Welche Assoziationen kommen einem beim Brainstormen über das Motiv des Herbstes in den Sinn? Nach den üblichen Bildern von laubbedeckten Wäldern und dem nahenden Winter, der unwiederbringlich eine einnehmende Melancholie aufkommen lässt, kommt man wohl kaum an „October Rust“ vorbei. Trotz unterschiedlicher Meinungen zwischen anfänglicher Empörung und fanatischem Enthusiasmus lässt sich ein genereller Kanon vernehmen, der den Nachfolger zu „Bloody Kisses“ als das Beste der Brooklyner bezeichnet. Und da fängt es auch an für den Kritiker interessant zu werden. Handelt es sich hier lediglich um ein überbewertetes Mittelklasse-Album oder wirklich um ein Kleinod des Gothic Metals?

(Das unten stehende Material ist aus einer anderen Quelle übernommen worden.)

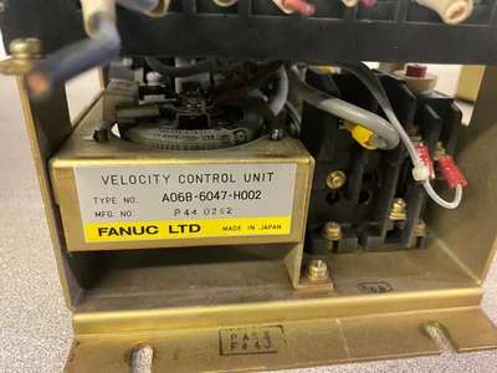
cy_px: 186
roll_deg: -1.5
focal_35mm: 26
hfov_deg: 67.3
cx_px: 248
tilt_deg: -25.9
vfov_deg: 53.1
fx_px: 373
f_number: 1.8
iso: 500
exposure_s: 1/30
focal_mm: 4.25
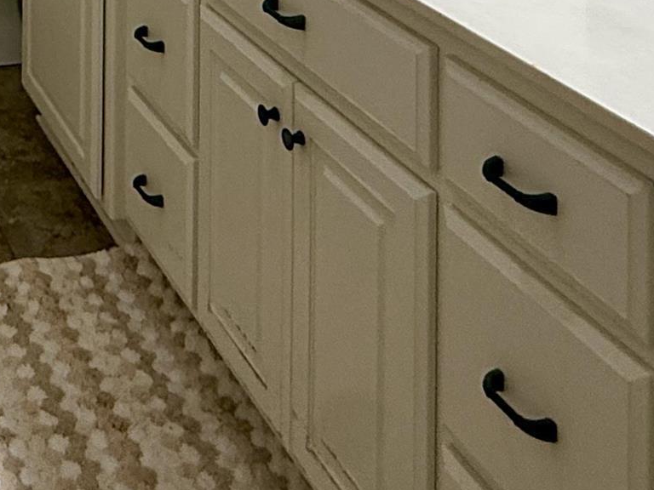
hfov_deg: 29.7
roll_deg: +2.1
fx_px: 1058
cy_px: -433
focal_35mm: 56
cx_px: -118
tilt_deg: +1.3
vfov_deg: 18.9
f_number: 2.2
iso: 125
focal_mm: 2.22
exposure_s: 1/120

Wer die Daseinsberechtigung TYPE O NEGATIVEs aufgrund ihrer CARNIVOREschen Hardcore-/Punk-Attitüde in Songs wie „We Hate Everyone“ oder „Kill All The White People“ vom Vorgänger festgemacht hat, wird enttäuscht gewesen sein, sucht man diese doch in „October Rust“ vergeblich. Stattdessen gibt es eine zwielichtige Gratwanderung zwischen Kitsch und Romantik mit Ausnahme-Schmachtfetzen wie „Love You To Death“, und man wird den Eindruck nicht los, dass sich Peter Steele ein Jahr nach seinem Pin-Up-Versuch im US-amerikanischen „Playgirl“ eher auf die weibliche Käuferschaft verlassen hat. Auch ein Song wie „Be My Druidess“ oder das pop-lastige „My Girlfriend’s Girlfriend“ entkräften vorangegangenen Verdacht eingangs nicht. Desweiteren könnte man „October Rust“ kritisieren für die lange Spielzeit – ja, ihr habt richtig gelesen. Für die lange Spielzeit. Ich kann nicht umhin, dies zu bemängeln, da dadurch Songs wie „Die With Me“ oder „Haunted“ aufgrund ihrer repetitiv eingesetzten Refrains ins Bedeutungslose gleiten. Durch die grundlegend verhaltene und wehmütige Stimmung fehlt es leider an durchgängiger Suspense. Dafür, und an dieser Stelle kommen die Pluspunkte zu Tage, wirkt „October Rust“ konstant homogen und konzeptionell, da einen keine bösen, unpassenden Überraschungen erwarten, die den zwischen Gothic Metal und Doom angesiedelten eigenen Stil zerreißen könnte. Schon aufgrund zeitloser Songs wie eben „Love You To Death“, „Red Water (Christmas Mourning)“, „In Praise Of Bacchus“ und „Wolf Moon (Including Zoanthropic Paranoia)“ wird „October Rust“ zum Klassiker.
Auch wenn ich bezweifle, dass „October Rust“ auch bei der männlichen Käuferschaft durchgängig allgemeines Wohlgefallen erfährt, gehört es unumstößlich zu den maßgeblichen Inspirationen nachfolgender Gothic Metal-Bands. Der kommerzielle Erfolg zeugt davon. Und schon den eingangs erwähnten eigenen, unnachahmlichen Stil der sympathischen, selbstironischen Ausnahmeband garantiert, trotz Kritik, ein qualitativ hochwertiges Werk mit stimmigen hoffnungsvollen Hochs und schwärzesten Tiefen, was sich gerade zu der passenden Jahreszeit am besten entfalten kann.